Homilía del Papa Francisco en Santa Marta
Hemos leído en el Libro de la Sabiduría (Sb 2,23-3,9) que “Dios creó al hombre (…) a imagen de su propio ser; mas por envidia del diablo entró la muerte en el mundo”. La envidia de aquel ángel soberbio, que no quiso aceptar la encarnación, le llevó a destruir la humanidad. Y así entra algo en nuestro corazón: los celos, la envidia, la competencia…, mientras que, en cambio, podríamos vivir como hermanos, todos en paz. Así inicia la lucha y las ganas de destruir. “Pero, padre, yo no destruyo a nadie”. ¿No? ¿Y las murmuraciones que dices? ¿Cuando hablas mal de otro? Lo destruyes. Lo dice el apóstol Santiago: “La lengua es un arma feroz, que mata”. El chismorreo mata, la calumnia mata. “Pero, padre, yo estoy bautizado, soy cristiano practicante, ¿cómo puedo ser un asesino?”. Porque dentro llevamos la guerra, desde el principio. Caín y Abel eran hermanos, pero los celos, la envidia de uno destruyó al otro.
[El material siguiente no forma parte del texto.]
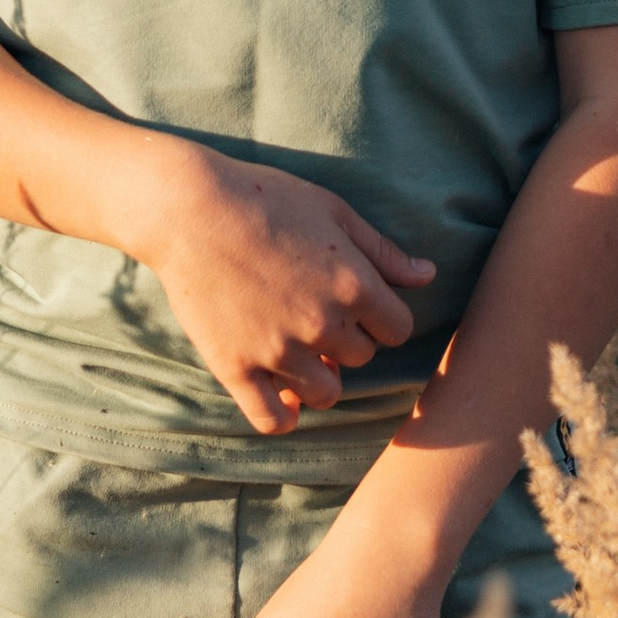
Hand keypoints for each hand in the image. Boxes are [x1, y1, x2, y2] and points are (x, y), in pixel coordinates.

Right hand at [126, 143, 432, 437]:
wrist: (189, 208)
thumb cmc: (265, 198)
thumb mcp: (334, 211)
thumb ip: (383, 251)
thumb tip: (428, 275)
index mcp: (355, 285)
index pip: (398, 329)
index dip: (381, 317)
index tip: (358, 304)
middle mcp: (323, 325)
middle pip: (362, 357)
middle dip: (348, 339)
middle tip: (317, 313)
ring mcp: (279, 351)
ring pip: (327, 393)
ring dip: (321, 376)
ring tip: (300, 350)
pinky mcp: (236, 368)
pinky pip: (273, 419)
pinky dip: (284, 416)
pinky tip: (283, 396)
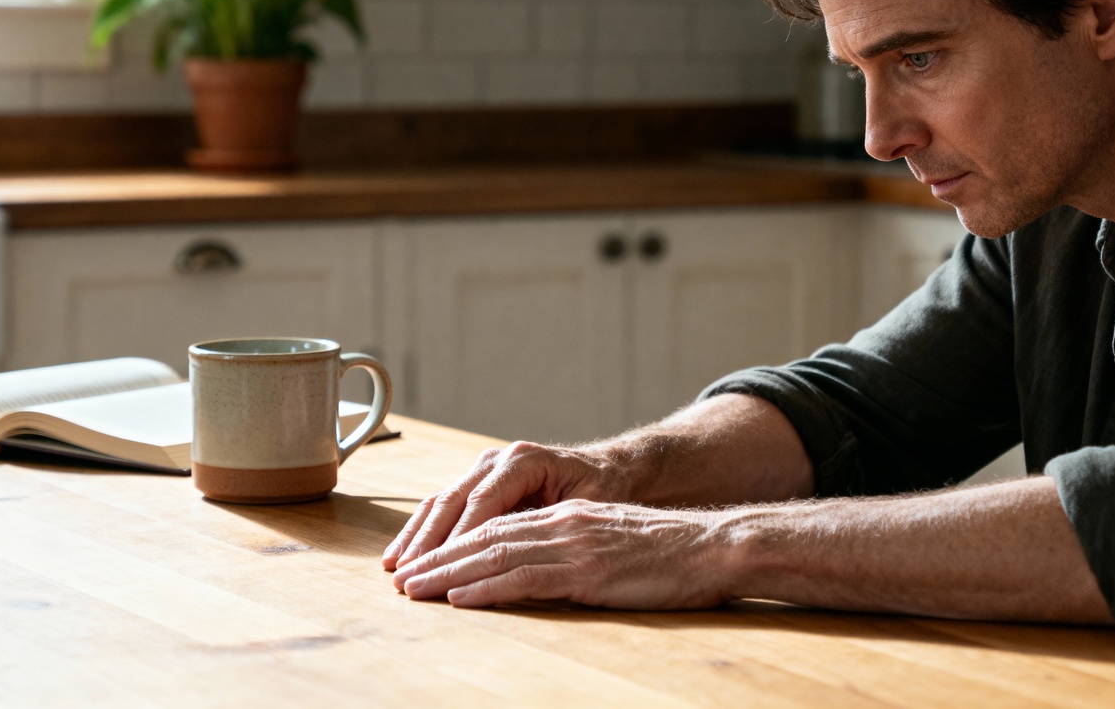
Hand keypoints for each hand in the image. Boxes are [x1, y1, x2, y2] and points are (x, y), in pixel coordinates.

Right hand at [382, 441, 629, 569]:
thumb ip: (552, 521)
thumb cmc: (602, 489)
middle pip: (453, 501)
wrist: (607, 469)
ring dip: (416, 537)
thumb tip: (521, 551)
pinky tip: (403, 555)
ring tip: (394, 568)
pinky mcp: (477, 483)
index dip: (460, 538)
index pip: (483, 502)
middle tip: (407, 575)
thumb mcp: (587, 505)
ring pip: (441, 502)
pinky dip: (422, 531)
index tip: (441, 569)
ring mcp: (483, 469)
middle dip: (427, 541)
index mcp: (524, 461)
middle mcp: (498, 460)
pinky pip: (443, 506)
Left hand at [391, 500, 730, 609]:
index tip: (423, 564)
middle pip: (484, 538)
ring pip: (494, 555)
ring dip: (447, 574)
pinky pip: (524, 577)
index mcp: (566, 517)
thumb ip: (575, 551)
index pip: (497, 528)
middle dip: (437, 558)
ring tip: (414, 590)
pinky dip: (485, 588)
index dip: (454, 546)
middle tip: (400, 579)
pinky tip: (459, 598)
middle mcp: (561, 524)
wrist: (714, 547)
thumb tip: (542, 571)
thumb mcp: (613, 545)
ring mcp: (572, 544)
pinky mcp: (586, 570)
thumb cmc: (671, 554)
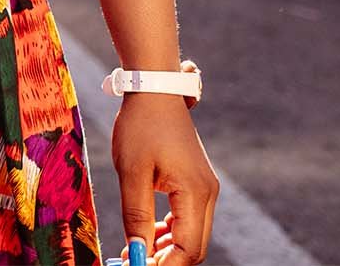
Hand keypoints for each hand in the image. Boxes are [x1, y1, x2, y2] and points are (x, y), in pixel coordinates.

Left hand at [114, 93, 217, 263]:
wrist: (155, 90)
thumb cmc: (141, 126)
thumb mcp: (132, 172)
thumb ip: (136, 216)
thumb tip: (137, 252)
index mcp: (195, 192)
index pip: (187, 248)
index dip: (164, 265)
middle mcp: (207, 193)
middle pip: (193, 246)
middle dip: (165, 260)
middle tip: (133, 262)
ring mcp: (205, 188)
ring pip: (192, 234)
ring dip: (166, 248)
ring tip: (134, 250)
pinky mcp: (196, 182)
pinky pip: (188, 218)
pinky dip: (170, 231)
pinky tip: (147, 232)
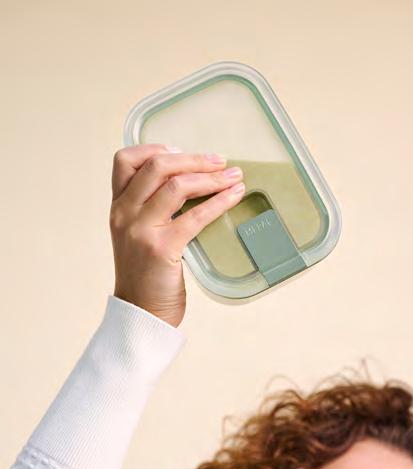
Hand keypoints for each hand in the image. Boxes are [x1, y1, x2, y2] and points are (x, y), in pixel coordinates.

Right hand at [109, 144, 244, 327]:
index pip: (125, 161)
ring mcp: (141, 230)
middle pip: (157, 165)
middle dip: (193, 159)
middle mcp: (125, 214)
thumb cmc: (146, 279)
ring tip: (233, 176)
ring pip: (177, 185)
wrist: (140, 316)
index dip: (155, 149)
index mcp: (117, 208)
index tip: (181, 152)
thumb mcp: (137, 238)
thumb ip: (150, 212)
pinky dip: (219, 202)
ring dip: (210, 177)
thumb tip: (188, 186)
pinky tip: (234, 196)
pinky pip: (195, 215)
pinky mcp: (161, 248)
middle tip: (219, 161)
Es la realidad, basta ver el telediario: guerras, destrucciones, gente que por las guerras muere de enfermedades. Acordaos de Alemania en este aniversario de la caída del Muro de Berlín, y también de los nazis y las torturas contra todos los que no eran de “pura raza”, y de otros horrores de la guerra. Detrás de todo eso hay alguien que nos mueve a hacer esas cosas. Es lo que llamamos la tentación. Cuando vamos a confesarnos, decimos al cura: “Padre, he tenido esta tentación, y esta otra y aquella...”. Alguien que te toca el corazón para hacerte ir por el camino equivocado. Alguien que siembra la destrucción en nuestro corazón, que siembra el odio. Y hoy debemos decirlo claramente: ¡hay tantos sembradores de odio en el mundo, que destruyen!
Muchas veces se me ocurre pensar que las noticias son un relato de odio para destruir: atentados, guerras. Es verdad que muchos niños mueren de hambre, de enfermedad porque no tienen agua, educación sanitaria, etc. Pero eso es porque el dinero que haría falta para eso va para fabricar armas, y las armas son para destruir. Eso es lo que pasa en el mundo, y también en mi alma, en la tuya, en la tuya… por la semilla de envidia del diablo, del odio. ¿Y de qué tiene envidia el diablo? De nuestra naturaleza humana. ¿Sabéis porqué? Porque el Hijo de Dios se hizo uno de nosotros. Y eso no puede tolerarlo, es incapaz de tolerarlo. Y entonces destruye. Esa es la raíz de la envidia del diablo, es la raíz de nuestros males, de nuestras tentaciones, es la raíz de las guerras, del hambre, de todas las calamidades del mundo.
Destruir y sembrar odio no es algo habitual, ni siquiera en la vida política, pero algunos lo hacen. Porque un político a menudo tiene la tentación de manchar al otro, de destruir al otro, ya sea con mentiras o con verdades, y no hay diálogo político sano ni limpio para el bien del país. Prefiere el insulto para destruir al otro. “Yo soy bueno, ¿pero ese parece más bueno que yo?”, piensa, y entonces lo desprecia con el insulto.
Quisiera que cada uno pensase esto: ¿por qué hoy en el mundo se siembra tanto odio? En las familias, que a veces no pueden reconciliarse, en el barrio, en el lugar de trabajo, en la política... El sembrador del odio es ese. Por la envidia del diablo la muerte entró en el mundo. Algunos dicen: “Pero padre, el diablo no existe, es el mal, un mal tan etéreo”. Pues la Palabra de Dios es clara. Y el diablo la tomó con Jesús, leed el Evangelio: tengamos fe o no la tengamos, está claro.
Pidamos al Señor que haga crecer en nuestro corazón la fe en Jesucristo, su Hijo, que tomó nuestra naturaleza humana, para luchar con nuestra carne y vencer en nuestra carne al diablo y al mal. Y que esa fe nos dé la fuerza para no entrar en el juego de ese gran envidioso, el gran embustero, el sembrador de odio.